The nlargest method in pandas return the first n rows with the largest values in columns, in descending order. The columns that are not specified are returned as well, but not used for ordering.
Syntax –
DataFrame.nlargest(n, columns, keep='first')
n – Required, a Number, specifying the number of rows to return
columns – A String (column label), or a list of column labels, specifying the column(s) to order by
keep – specifying what to do with duplicate rows.
- first: prioritize the first occurrence(s)
- last: prioritize the last occurrence(s)
all:
do not drop any duplicates, even it means selecting more than n items.
Examples –
Let’s create a dataframe to work with.
import pandas as pd
data = {'Apple':[89, 89, 90, 110, 125, 84, 131, 123, 123, 140, 145, 145],
'Orange': [46, 46, 50, 65, 63, 48, 110, 120, 60, 42, 47, 62],
'Banana': [26, 30, 30, 25, 38, 22, 22, 36, 20, 27, 23, 34 ],
'Mango': [80, 80, 90, 125, 130, 150, 140, 135, 135, 135, 80, 90]}
index = ['Jan','Feb','Mar','Apr','May','June','Jul','Aug','Sep','Oct','Nov','Dec']
df = pd.DataFrame(data, index=index)
df

1 . Select Top N Rows which has the largest value in a column –
Let’s say we want to find out the top 3 prices from the Mango Column, we can do this using the nlargest method in pandas.
df.nlargest(n=3, columns='Mango')

2 . Handle duplicate data –
When using keep='last'
, ties are resolved in reverse order.
df.nlargest(n=3, columns='Mango', keep='last')
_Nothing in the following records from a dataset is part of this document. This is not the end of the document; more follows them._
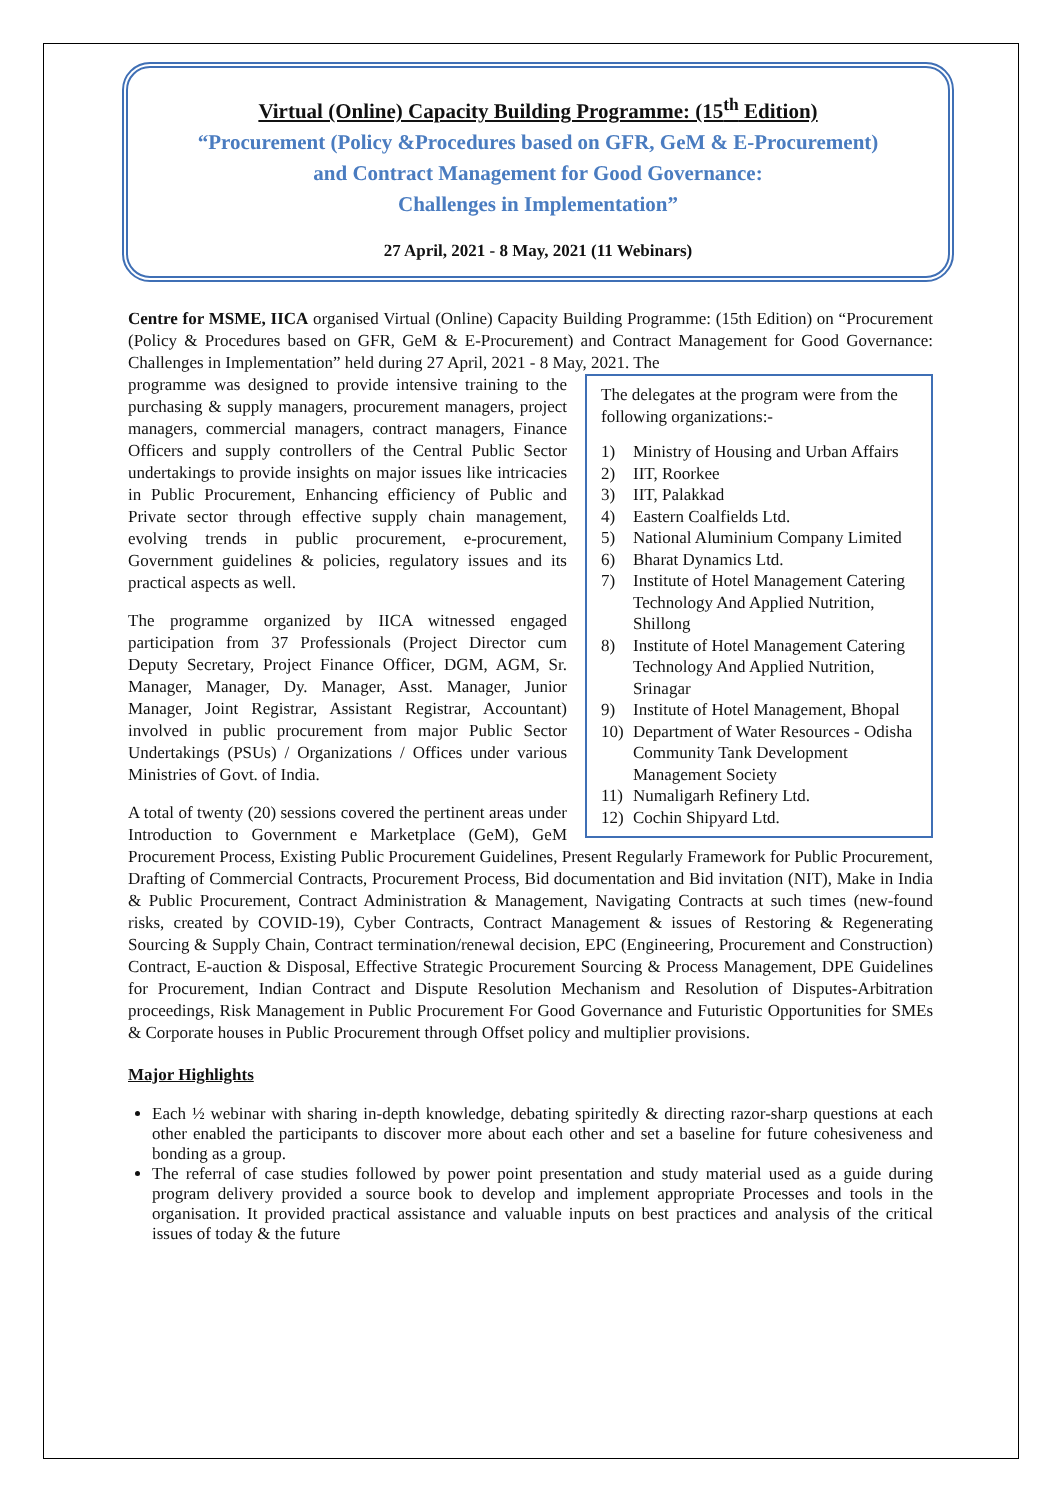Virtual (Online) Capacity Building Programme: (15<sup>th</sup> Edition)
“Procurement (Policy &Procedures based on GFR, GeM & E-Procurement)
and Contract Management for Good Governance:
Challenges in Implementation”
27 April, 2021 - 8 May, 2021 (11 Webinars)
Centre for MSME, IICA organised Virtual (Online) Capacity Building Programme: (15th Edition) on “Procurement (Policy & Procedures based on GFR, GeM & E-Procurement) and Contract Management for Good Governance: Challenges in Implementation” held during 27 April, 2021 - 8 May, 2021. The
The delegates at the program were from the following organizations:-
1) Ministry of Housing and Urban Affairs
2) IIT, Roorkee
3) IIT, Palakkad
4) Eastern Coalfields Ltd.
5) National Aluminium Company Limited
6) Bharat Dynamics Ltd.
7) Institute of Hotel Management Catering Technology And Applied Nutrition, Shillong
8) Institute of Hotel Management Catering Technology And Applied Nutrition, Srinagar
9) Institute of Hotel Management, Bhopal
10) Department of Water Resources - Odisha Community Tank Development Management Society
11) Numaligarh Refinery Ltd.
12) Cochin Shipyard Ltd.
programme was designed to provide intensive training to the purchasing & supply managers, procurement managers, project managers, commercial managers, contract managers, Finance Officers and supply controllers of the Central Public Sector undertakings to provide insights on major issues like intricacies in Public Procurement, Enhancing efficiency of Public and Private sector through effective supply chain management, evolving trends in public procurement, e-procurement, Government guidelines & policies, regulatory issues and its practical aspects as well.
The programme organized by IICA witnessed engaged participation from 37 Professionals (Project Director cum Deputy Secretary, Project Finance Officer, DGM, AGM, Sr. Manager, Manager, Dy. Manager, Asst. Manager, Junior Manager, Joint Registrar, Assistant Registrar, Accountant) involved in public procurement from major Public Sector Undertakings (PSUs) / Organizations / Offices under various Ministries of Govt. of India.
A total of twenty (20) sessions covered the pertinent areas under Introduction to Government e Marketplace (GeM), GeM Procurement Process, Existing Public Procurement Guidelines, Present Regularly Framework for Public Procurement, Drafting of Commercial Contracts, Procurement Process, Bid documentation and Bid invitation (NIT), Make in India & Public Procurement, Contract Administration & Management, Navigating Contracts at such times (new-found risks, created by COVID-19), Cyber Contracts, Contract Management & issues of Restoring & Regenerating Sourcing & Supply Chain, Contract termination/renewal decision, EPC (Engineering, Procurement and Construction) Contract, E-auction & Disposal, Effective Strategic Procurement Sourcing & Process Management, DPE Guidelines for Procurement, Indian Contract and Dispute Resolution Mechanism and Resolution of Disputes-Arbitration proceedings, Risk Management in Public Procurement For Good Governance and Futuristic Opportunities for SMEs & Corporate houses in Public Procurement through Offset policy and multiplier provisions.
Major Highlights
Each ½ webinar with sharing in-depth knowledge, debating spiritedly & directing razor-sharp questions at each other enabled the participants to discover more about each other and set a baseline for future cohesiveness and bonding as a group.
The referral of case studies followed by power point presentation and study material used as a guide during program delivery provided a source book to develop and implement appropriate Processes and tools in the organisation. It provided practical assistance and valuable inputs on best practices and analysis of the critical issues of today & the future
Both Aug, Sep and Oct month has the same value 135 for the Mango columns. So when we set keep=’last’, pandas kept the Oct value.
If we set it to first, then pandas will keep the Aug value. By Default keep is set to first.
df.nlargest(n=3, columns='Mango', keep='first')

When using keep='all'
, all duplicate items are maintained.
df.nlargest(n=3, columns='Mango', keep='all')

3 . Using multiple columns with nlargest method –
Let’s say we first want to order the largest value in the Mango column first then by Apple column. We can do this by passing the name of the columns in a list.
df.nlargest(n=3, columns=['Mango','Apple'])